▶ [Text zum Lesen]

..............................

# Hd 6870 oder gtx 560 ti- welche ist jetzt schneller?



## Zocker14xD (7. September 2011)

Hi zusammen,
meine frage steht schon oben. gamestar schreibt die gtx 560 ti ist so schnell wie hd6950 pcgames schreibt gtx 560 ti=hd 6870 (alles referenzkarten)
wass stimmt nun? hat jemand erfahrung mit BEIDEN karten???


----------



## Herbboy (7. September 2011)

Wo schreibt denn die PCG, dass die GTX 560 Ti so schnell wie eine AMD 6870 ist? ^^  Also, die 560 ti ist schon was besser als die 6870, nicht besonders viel, aber schon merkbar. Und die 6950 ist ein BISSCHEN besser als die GTX 560 Ti. Das hängt aber alles auch vom Spiel und von den Einstellungen ab, es kann da halt auch mal eine Karte besser sein, die bei einem anderen Spiel schlechter ist. Aber im Durchschnitt sind halt eher die 560 Ti und die 6950 die Karten, die ähnlich stark sind.


Ach so: verwechselst Du vlt. die GTX 560 mit der GTx 560 Ti ? Die GTX 560 ist nämlich langsamer als die Ti-Version, das ist eine ganz andere Karte.


----------



## Zocker14xD (7. September 2011)

Nein ich verwechsel sie nich 


> Wo schreibt denn die PCG, dass die GTX 560 Ti so schnell wie eine AMD 6870 ist?



vieleicht auch gamestar weiss nicht genau...
gtx 560 ohne ti is ja UNGEFÄR bisschen langsamer wie hd 6870 oder?
ich seh halt benchmarks bei gamestar wo die 6870 schneller ist und dann seh ich wieder benchmarks bei pcgames oder so (gleiche spiele , gleiche einstellunen) wo die 560 ti schneller ist


----------



## svd (7. September 2011)

Ach, wenn die Leistung sich so sehr ähnelt, lässt sich das eh nie genau sagen.

Ist wie bei "Schlag den Raab". Mal ist Stefan, mal der Kandidat besser. Aber du bekommst nicht für jede Disziplin gleich viele Punkte.

Wenn du Grafikkartenbenchmarks ansiehst und vergleichst, bestimmst *du* die Gewichtung der Punkte, das heißt, du legst fest, welche
Spiele dir am wichtigsten sind und entscheidest dann, wer für dich der Sieger ist.

..............................

▶ [Gespeicherte Einträge]
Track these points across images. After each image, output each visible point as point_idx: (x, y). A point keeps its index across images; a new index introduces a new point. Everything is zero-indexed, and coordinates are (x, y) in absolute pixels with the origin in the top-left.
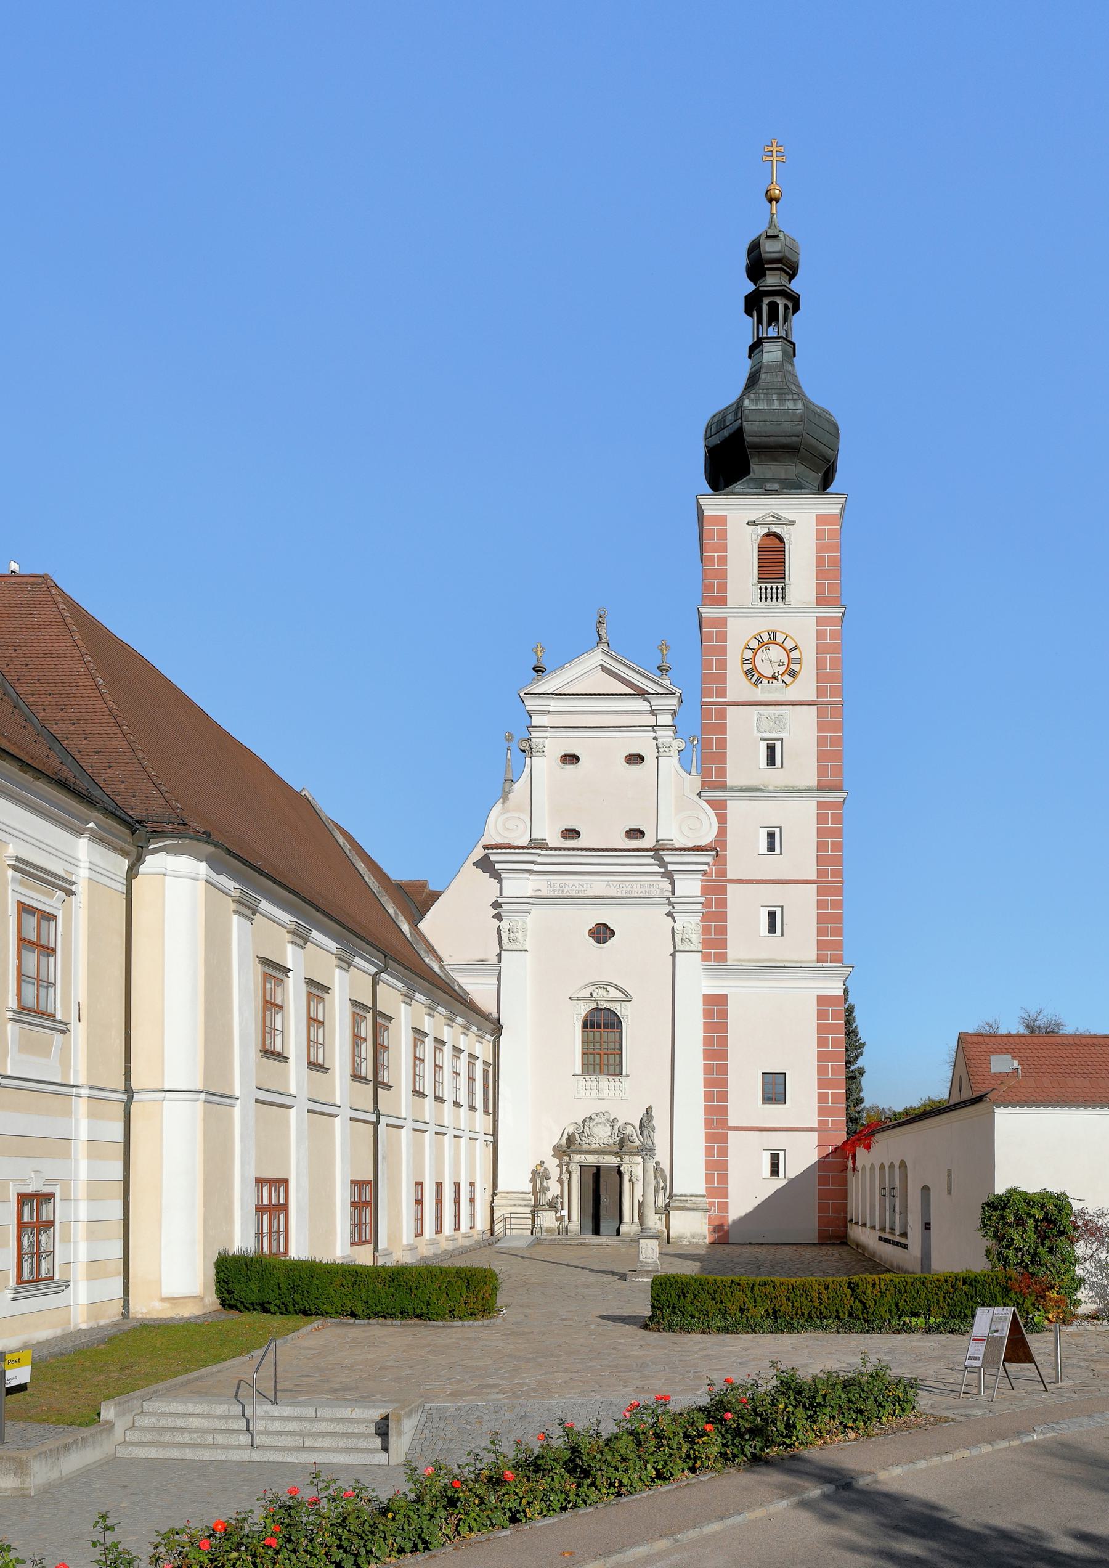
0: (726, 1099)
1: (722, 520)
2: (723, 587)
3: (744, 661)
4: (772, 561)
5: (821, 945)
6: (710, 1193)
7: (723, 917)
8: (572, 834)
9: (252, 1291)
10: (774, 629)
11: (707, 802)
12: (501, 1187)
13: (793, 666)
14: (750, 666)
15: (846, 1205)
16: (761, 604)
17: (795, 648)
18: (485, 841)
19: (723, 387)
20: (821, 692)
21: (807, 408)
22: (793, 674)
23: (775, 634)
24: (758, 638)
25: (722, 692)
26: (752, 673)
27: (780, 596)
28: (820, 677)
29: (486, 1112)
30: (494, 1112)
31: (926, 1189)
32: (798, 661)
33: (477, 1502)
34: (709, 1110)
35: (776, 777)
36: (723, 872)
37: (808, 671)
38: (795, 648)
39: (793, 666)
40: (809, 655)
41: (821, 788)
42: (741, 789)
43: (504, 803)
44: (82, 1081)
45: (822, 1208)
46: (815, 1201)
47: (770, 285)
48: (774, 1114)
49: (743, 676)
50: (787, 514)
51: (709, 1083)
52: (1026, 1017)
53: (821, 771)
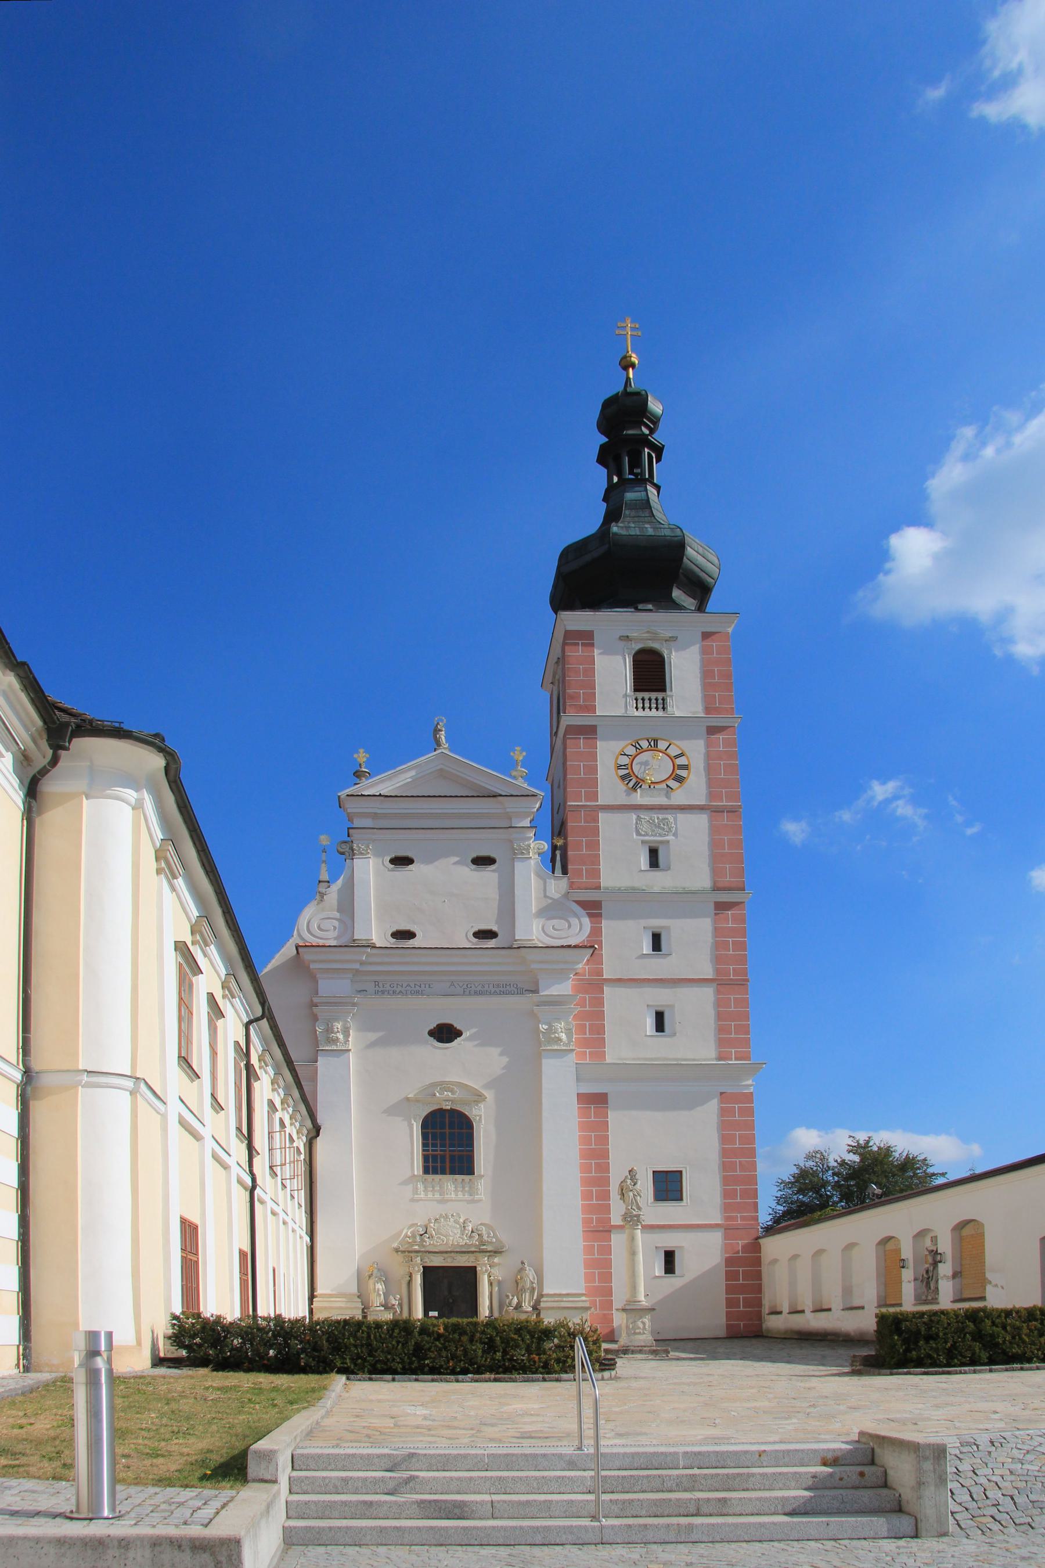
5: (721, 1043)
6: (591, 1292)
7: (601, 1015)
11: (578, 902)
12: (320, 1290)
14: (626, 772)
15: (760, 1299)
16: (636, 714)
17: (682, 755)
19: (585, 519)
20: (711, 795)
22: (680, 779)
25: (594, 796)
26: (631, 780)
28: (710, 783)
32: (685, 767)
33: (379, 1366)
34: (587, 1209)
35: (659, 881)
36: (600, 973)
41: (716, 888)
42: (38, 1514)
45: (730, 1303)
46: (722, 1297)
47: (626, 434)
49: (619, 781)
53: (715, 872)
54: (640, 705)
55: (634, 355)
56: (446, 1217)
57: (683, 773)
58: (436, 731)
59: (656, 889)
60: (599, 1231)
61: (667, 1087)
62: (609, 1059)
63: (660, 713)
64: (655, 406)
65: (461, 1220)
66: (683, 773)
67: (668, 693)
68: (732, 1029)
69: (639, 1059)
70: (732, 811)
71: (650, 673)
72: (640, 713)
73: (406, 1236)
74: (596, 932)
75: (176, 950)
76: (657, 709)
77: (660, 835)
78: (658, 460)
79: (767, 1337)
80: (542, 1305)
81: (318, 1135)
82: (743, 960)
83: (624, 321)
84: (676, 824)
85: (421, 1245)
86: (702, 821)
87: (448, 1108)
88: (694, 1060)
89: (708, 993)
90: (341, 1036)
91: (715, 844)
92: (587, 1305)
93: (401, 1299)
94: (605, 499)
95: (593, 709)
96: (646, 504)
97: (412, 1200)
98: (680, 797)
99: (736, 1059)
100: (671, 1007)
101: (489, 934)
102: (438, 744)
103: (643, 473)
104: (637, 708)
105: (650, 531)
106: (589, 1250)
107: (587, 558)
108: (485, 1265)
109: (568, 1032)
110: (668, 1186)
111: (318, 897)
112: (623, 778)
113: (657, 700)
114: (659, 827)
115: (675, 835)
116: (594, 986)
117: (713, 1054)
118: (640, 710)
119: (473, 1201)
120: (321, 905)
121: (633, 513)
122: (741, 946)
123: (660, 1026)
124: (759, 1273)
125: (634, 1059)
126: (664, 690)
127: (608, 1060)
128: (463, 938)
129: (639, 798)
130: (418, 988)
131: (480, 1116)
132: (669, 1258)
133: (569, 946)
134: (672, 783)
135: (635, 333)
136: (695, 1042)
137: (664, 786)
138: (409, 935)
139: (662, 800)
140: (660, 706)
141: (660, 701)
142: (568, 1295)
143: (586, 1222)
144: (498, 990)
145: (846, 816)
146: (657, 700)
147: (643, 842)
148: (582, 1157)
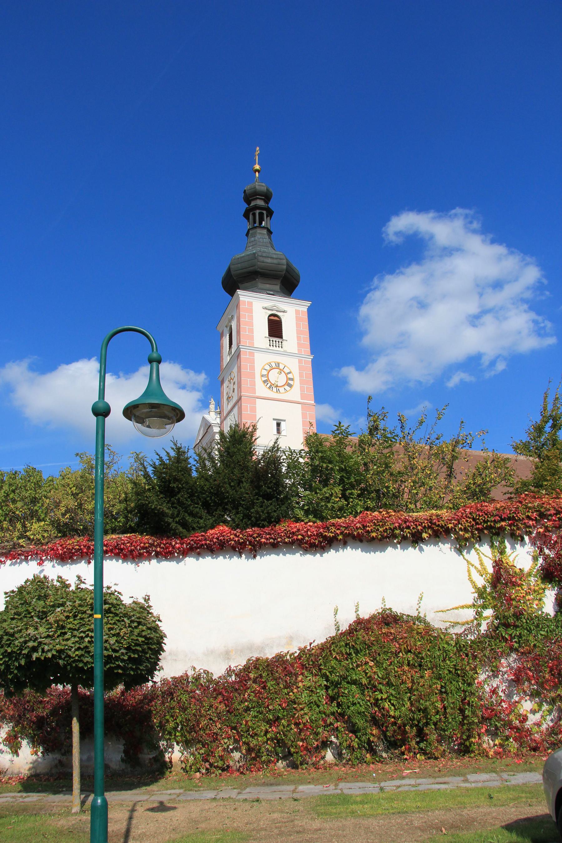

..............................

▶ [Aufgabenstellung] Führe die Forendiskussion zum Vergleich zwischen HD 6870 und GTX 560 Ti im Anschluss an ihren letzten Beitrag weiter.

▶ [Antwort zur Aufgabe]
----------



## Herbboy (7. September 2011)

Zocker14xD schrieb:


> Nein ich verwechsel sie nich
> 
> 
> vieleicht auch gamestar weiss nicht genau...
> ...


 Das hab ich je gesagt: es kann je nach Spiel anders aussehen, oder auch zB bei Dingen wie mit viel AA oder ohne AA usw., zB bei Spiel X ist die AMD besser als die Nvidia, wenn man kein AA oder nur maximal 4x A aktiviert hat, ab 8x AA ist aber dann vlt die Nvidia besser - im SCHNITT ist die GTX 560Ti halt aller Erfahrung nach ca. 10-15% besser als die 6870. Die GTX 560 ohne Ti ist da im Schnitt der 6870 ähnlich, basiert aber auf einem alten Chip und ist nicht preiswerter, ist daher für mich keine empfehlenswerte Karte.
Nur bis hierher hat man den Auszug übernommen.